Jimenez’s research at Purdue focuses on maritime shipping and international trade. The topics reflect his upbringing in Bogotá, Colombia, where his father operated a firm that exported flowers to the United States.

Jimenez outdoors, building on the background

After earning bachelor’s and master’s degrees in economics at Los Andes University, Jimenez spent five years as an economic researcher at Asociación Nacional de Instituciones Financieras.

As he monitored and analyzed the impact of international trade on Colombia’s agricultural sector, Jimenez realized the country was not capitalizing on population growth.

“People were growing exponentially, but agricultural production was not,” Jimenez explained. “I was trying to become an expert to contribute, but I needed more preparation, a more global perspective.”

Through visiting his sister, who studied chemical engineering at Purdue, Jimenez was drawn to the agricultural economics department’s reputation for top-tier applied research.

Jimenez began classes at Purdue in 2014, completed a second master’s degree and began doctoral work in 2016 under the guidance of Russell Hillberry, professor of agricultural economics.

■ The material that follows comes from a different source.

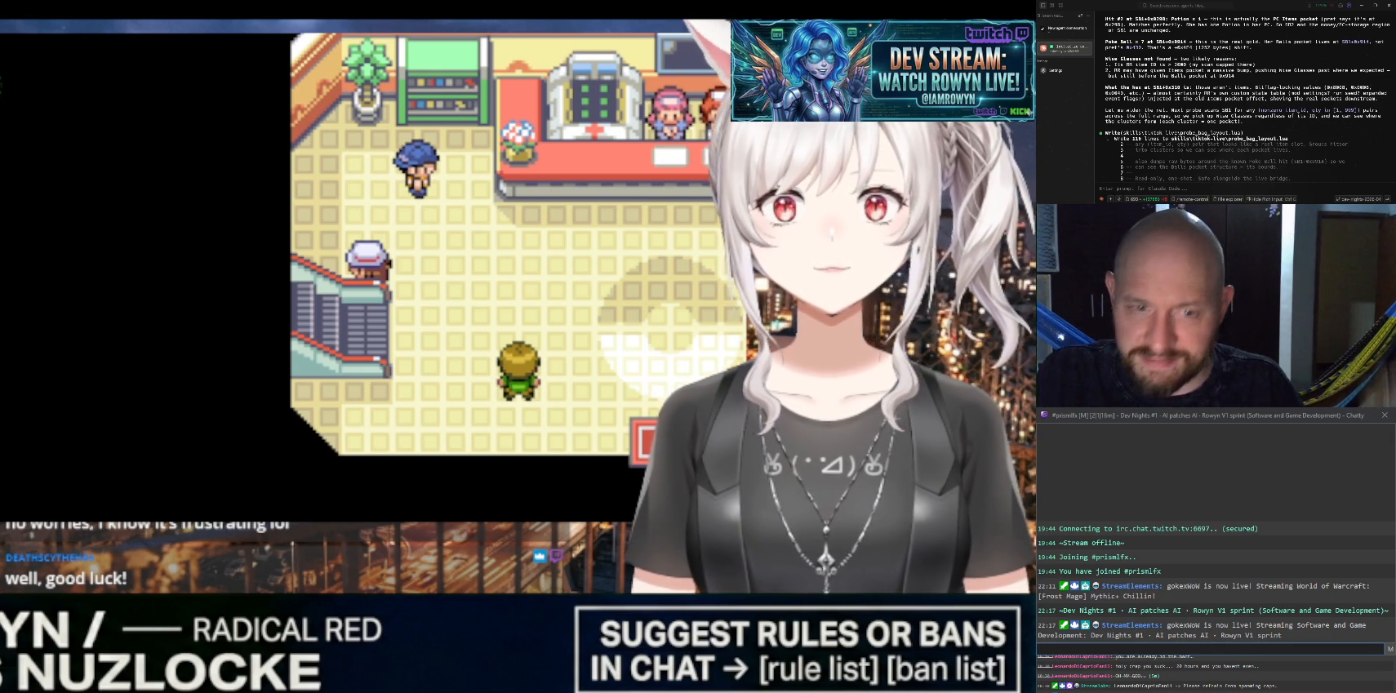
{"buttons": ["A"], "events": []}
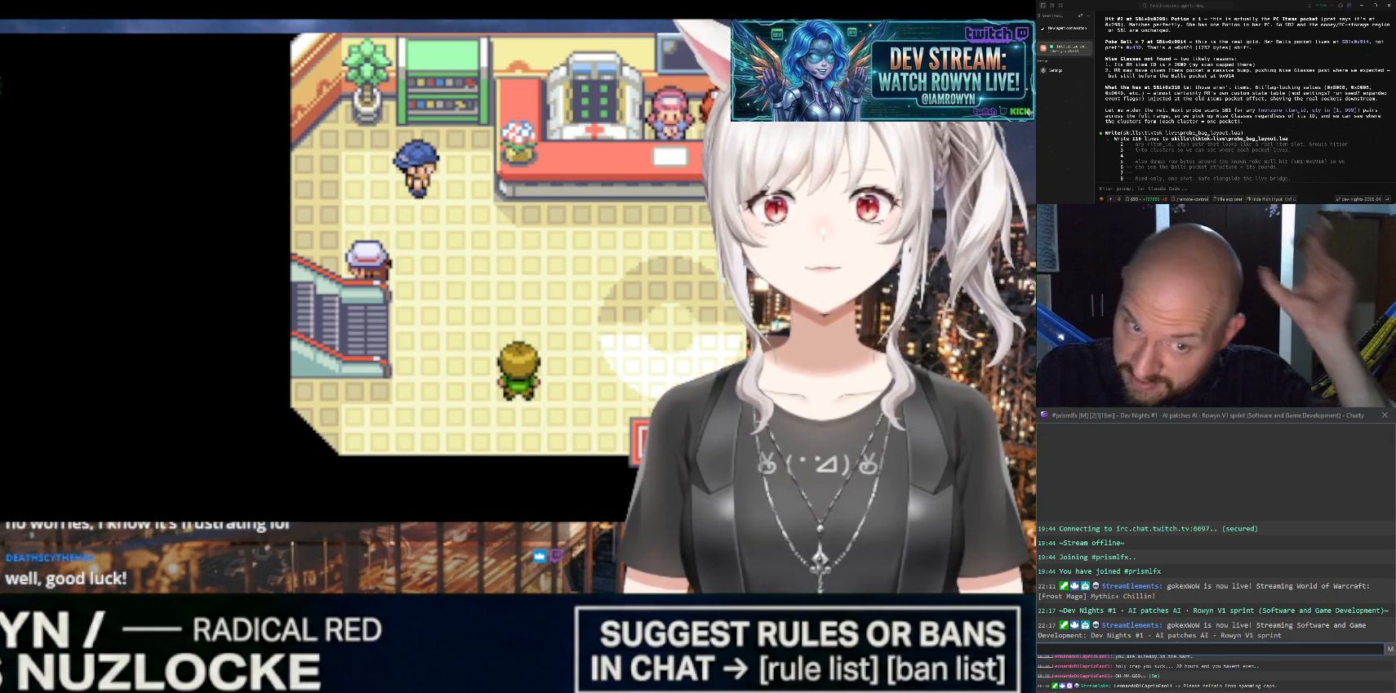
{"buttons": ["A"], "events": []}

“Maritime shipping is critical for global supply chains, including agriculture,” said Jimenez. “Agricultural commodities are highly dependent because they are heavily-traded products. They typically have high weight-to-value-rations which makes other modes of transportation uneconomical.”

Jimenez’s research examines international cargo shipping, global value chains and trade costs. In one project, he studied carriers’ market power by measuring the margins they charge for shipping products to the United States. In another, he quantified the welfare benefits of shipping hubs and the intermediate transit through them, easing global trade and connecting much of the world.

Jimenez recently assisted in Hillberry’s International Agricultural Trade course (AGEC450) and in Macroeconomic, Trade and Policy Environment of the Food System (AGEC682). His efforts earned him the department’s teaching assistant award and a nomination for the 2020-2021 College of Agriculture Graduate Student Excellence in Teaching award.

Jimenez expects to complete his Ph.D. next summer and plans to find a research position with an international agency or private research institute in the United States or a developing country.